**Directions for this task**
Below are records with pictures in them. Transcribe everything from the line containing "wall art: present" down to the line containing "bucket: present [461,322,502,376]", exactly, and leave the pictures behind.

**Given data**
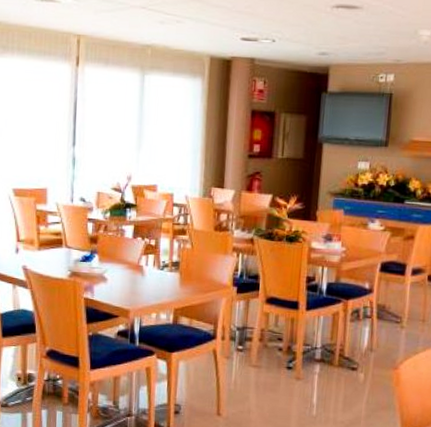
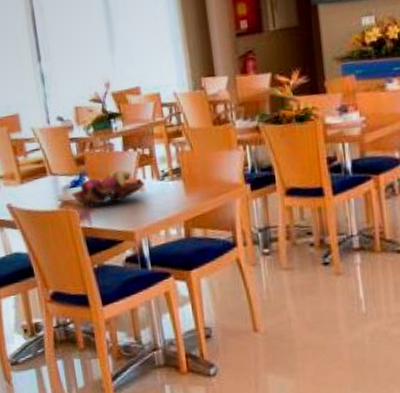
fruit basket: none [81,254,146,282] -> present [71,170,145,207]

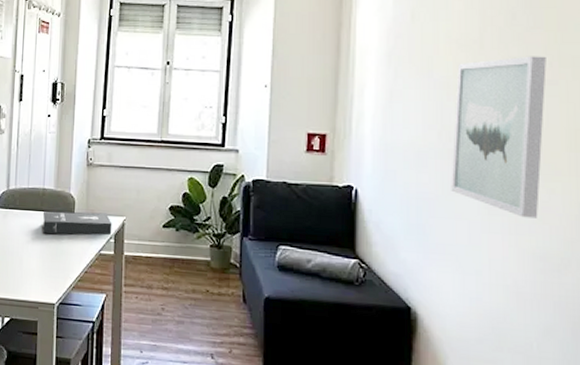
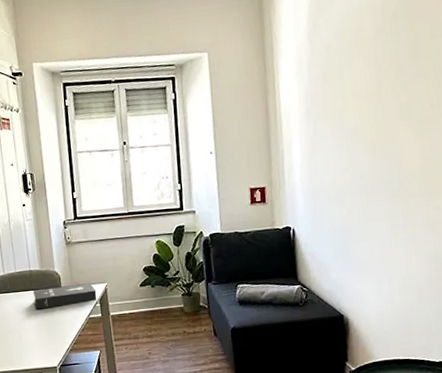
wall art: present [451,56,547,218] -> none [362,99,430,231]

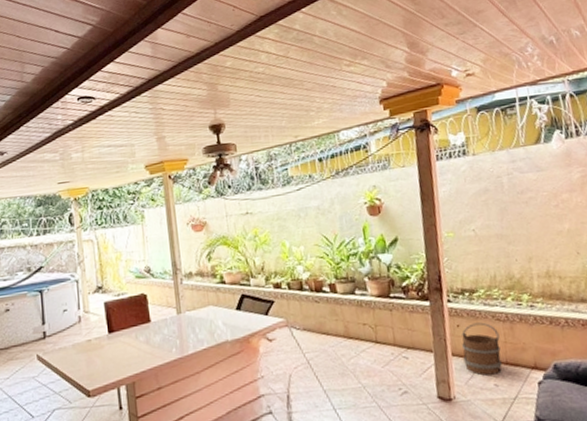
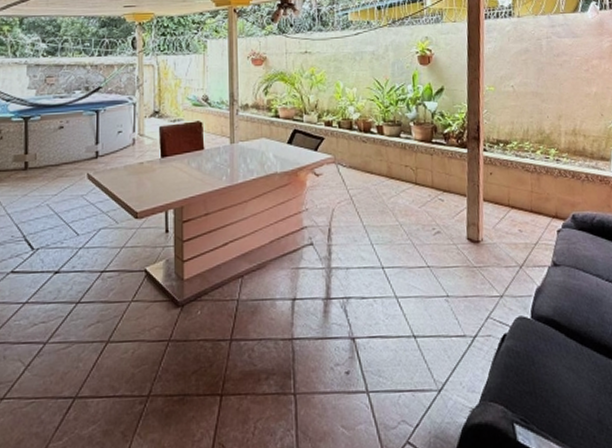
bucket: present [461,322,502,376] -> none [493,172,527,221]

---

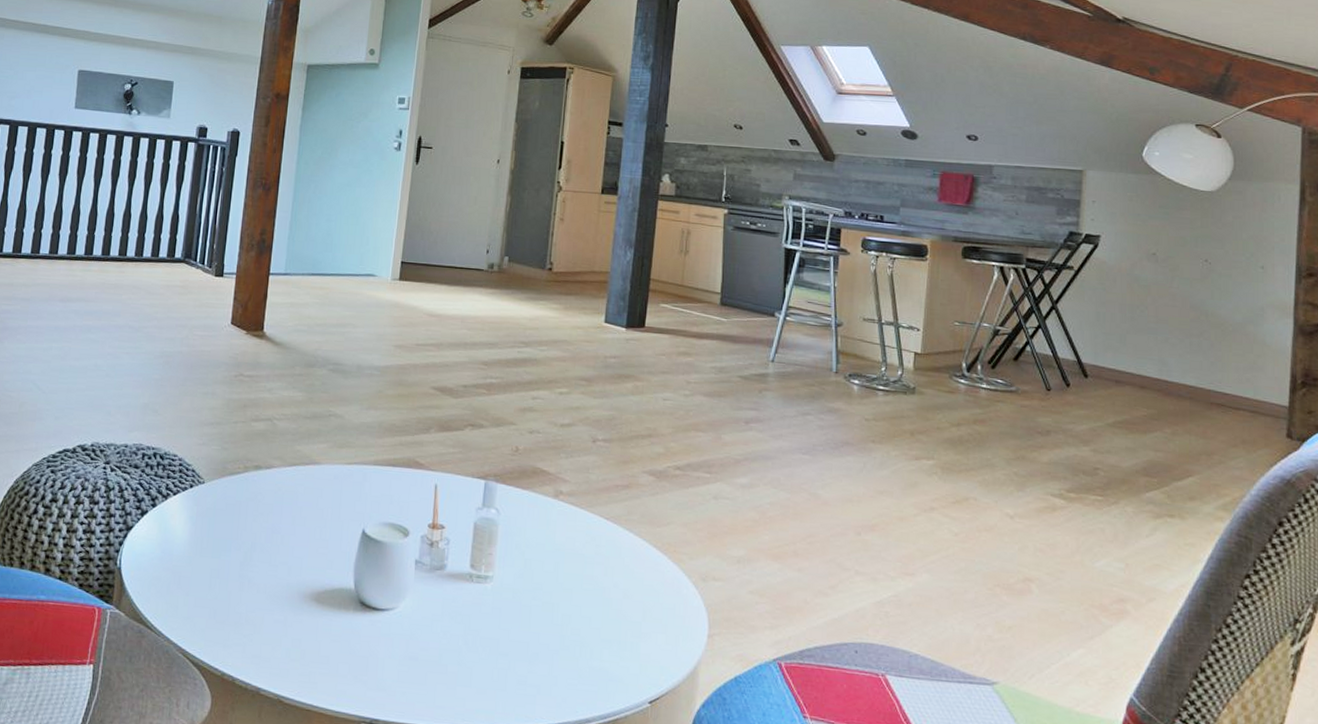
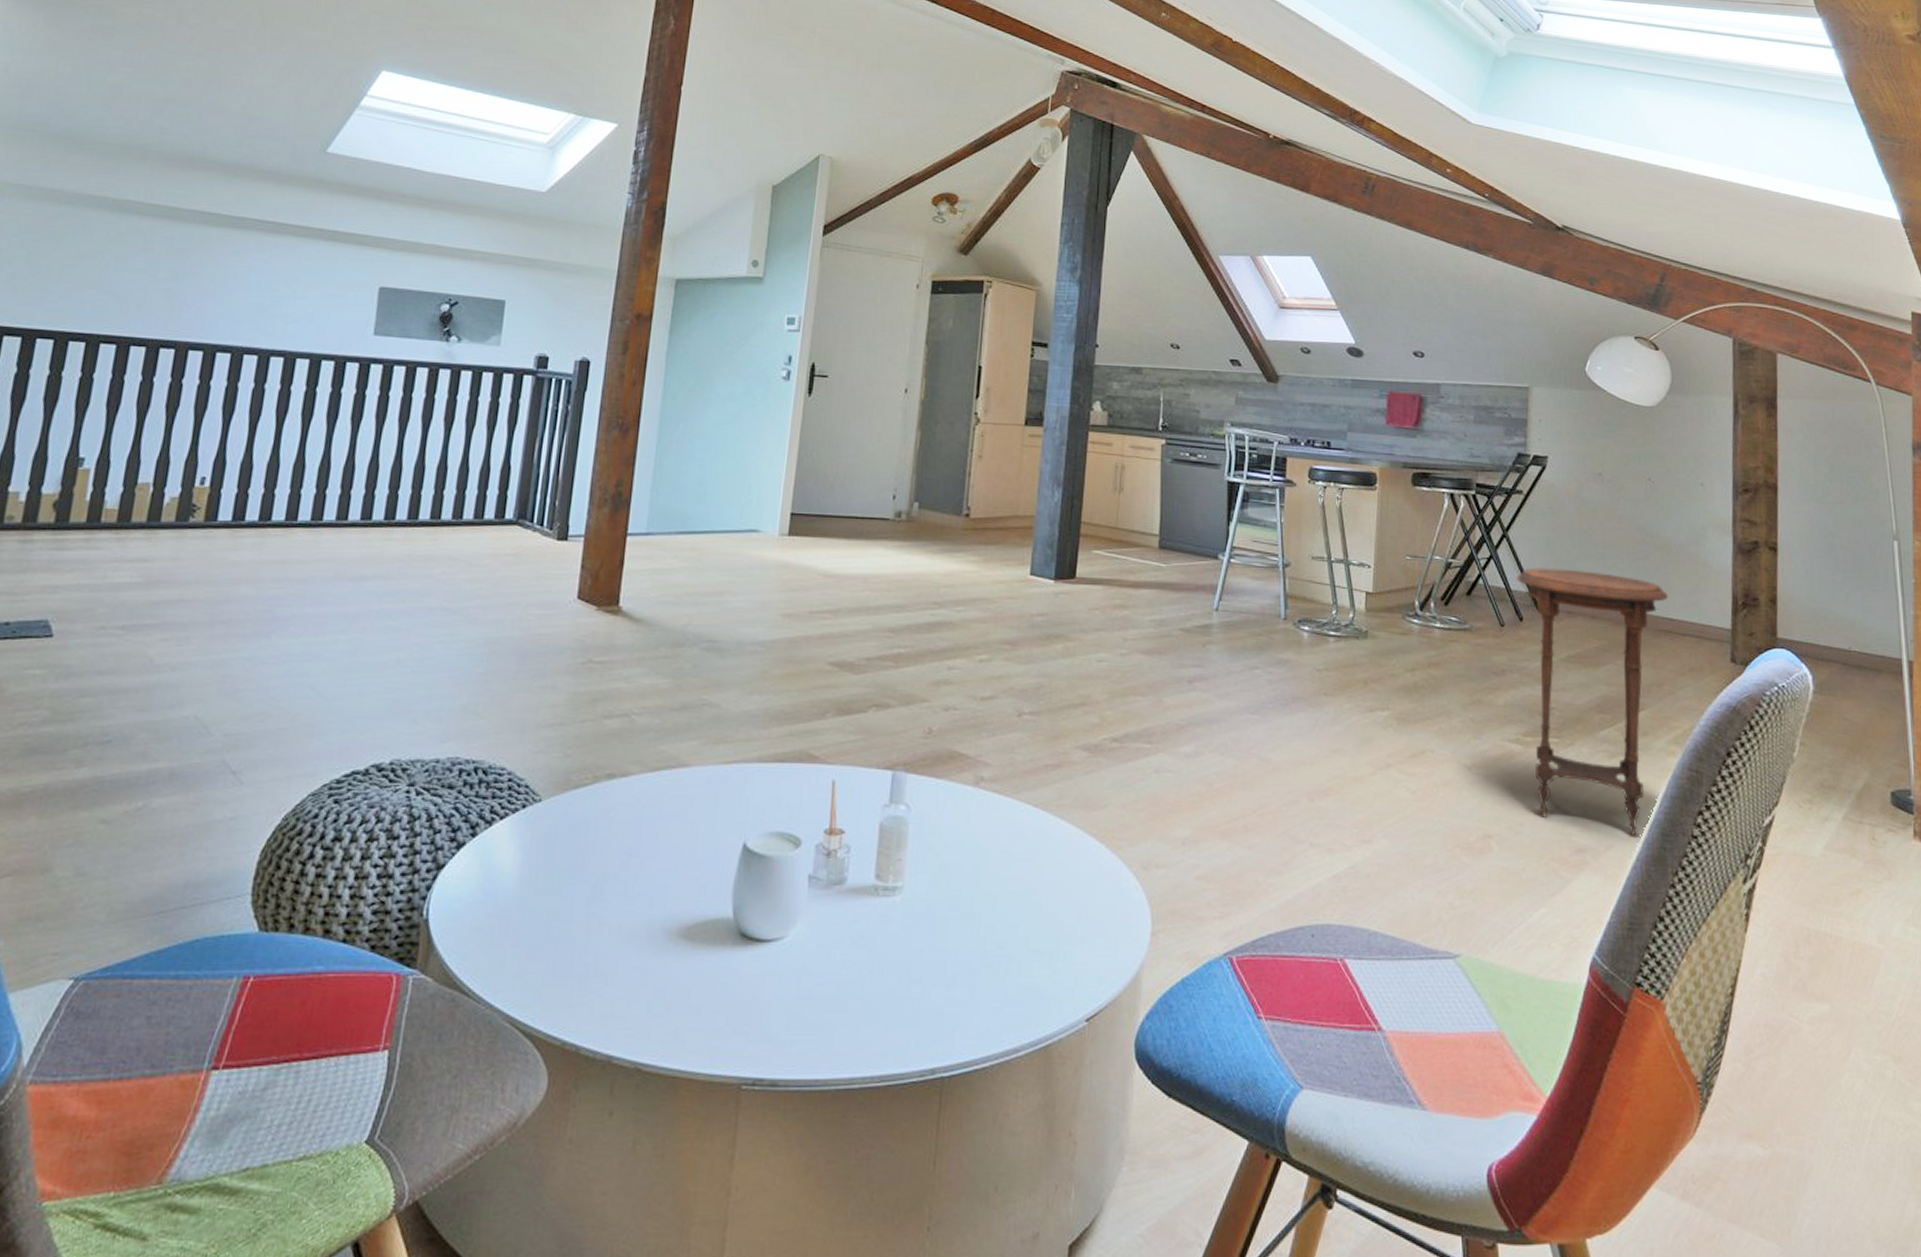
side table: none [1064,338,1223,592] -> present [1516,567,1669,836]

**Response box**
wall art: present [451,56,547,218] -> none [362,99,430,231]

bucket: present [461,322,502,376] -> none [493,172,527,221]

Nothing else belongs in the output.